Task details: Retrieve each line that contains the word "update" from the entries below.

Data section:
◆ ◆ ◆ ◆
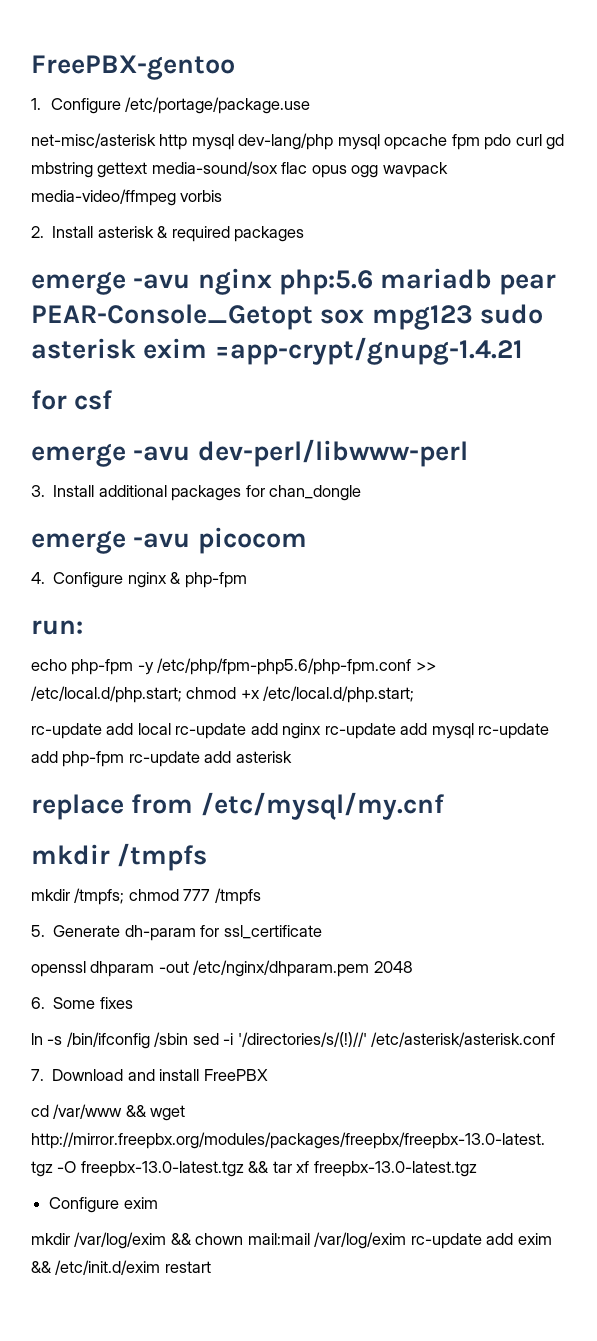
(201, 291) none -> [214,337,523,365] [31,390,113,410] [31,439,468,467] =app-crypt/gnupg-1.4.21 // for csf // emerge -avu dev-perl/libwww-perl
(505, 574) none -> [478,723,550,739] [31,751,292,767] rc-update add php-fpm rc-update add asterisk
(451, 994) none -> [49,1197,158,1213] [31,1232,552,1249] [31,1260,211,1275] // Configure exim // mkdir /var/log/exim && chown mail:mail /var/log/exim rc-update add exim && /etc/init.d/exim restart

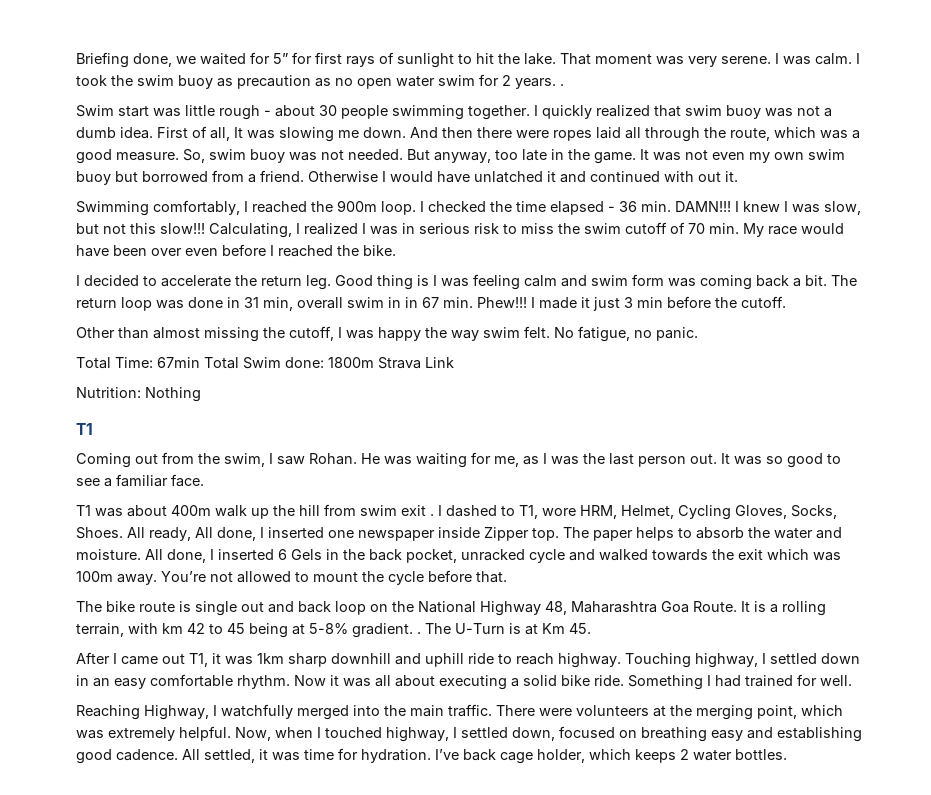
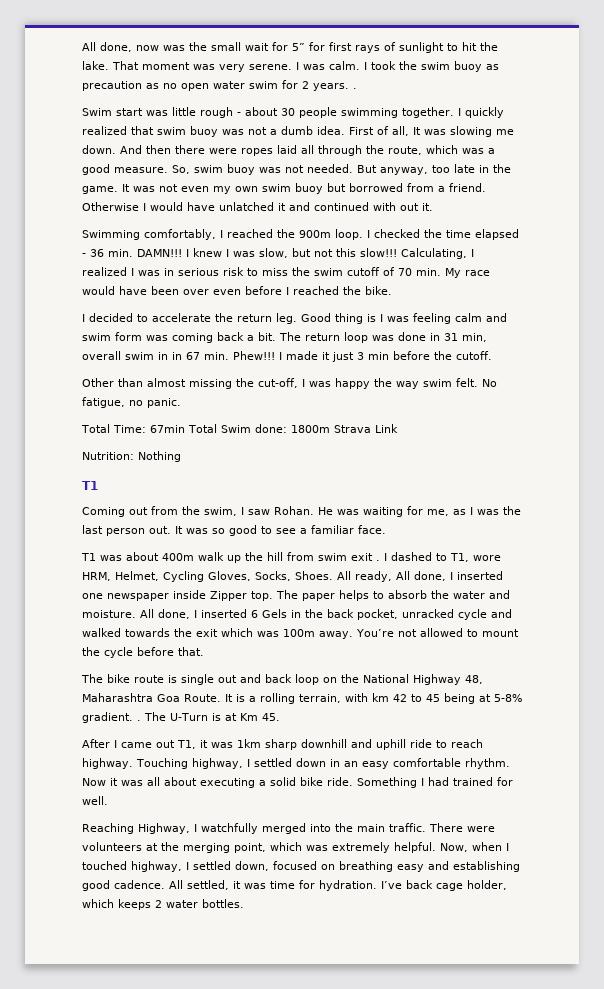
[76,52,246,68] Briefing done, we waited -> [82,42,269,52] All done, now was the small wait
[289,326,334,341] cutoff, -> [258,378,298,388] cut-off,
◆ ◆ ◆ ◆
Solution to the exercise:
(505, 574) none -> [478,723,550,739] [31,751,292,767] rc-update add php-fpm rc-update add asterisk
(451, 994) none -> [49,1197,158,1213] [31,1232,552,1249] [31,1260,211,1275] // Configure exim // mkdir /var/log/exim && chown mail:mail /var/log/exim rc-update add exim && /etc/init.d/exim restart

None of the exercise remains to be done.